_Your goal_. Copy out the records precisely, omitting pictures.

_Saved entries_.
────
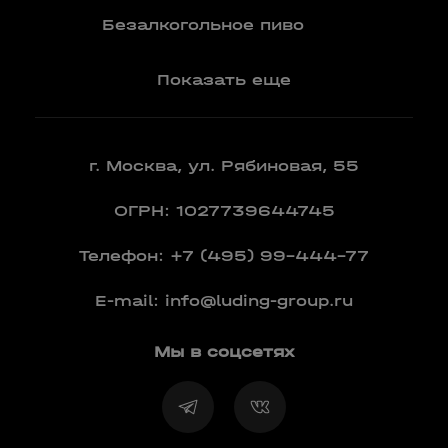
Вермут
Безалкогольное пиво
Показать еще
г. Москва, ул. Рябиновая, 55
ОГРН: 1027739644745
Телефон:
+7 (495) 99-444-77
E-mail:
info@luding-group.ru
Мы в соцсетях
────
_Written answer_.
Вермут
Безалкогольное пиво
Показать еще
г. Москва, ул. Рябиновая, 55
ОГРН: 1027739644745
Телефон:
+7 (495) 99-444-77
E-mail:
info@luding-group.ru
Мы в соцсетях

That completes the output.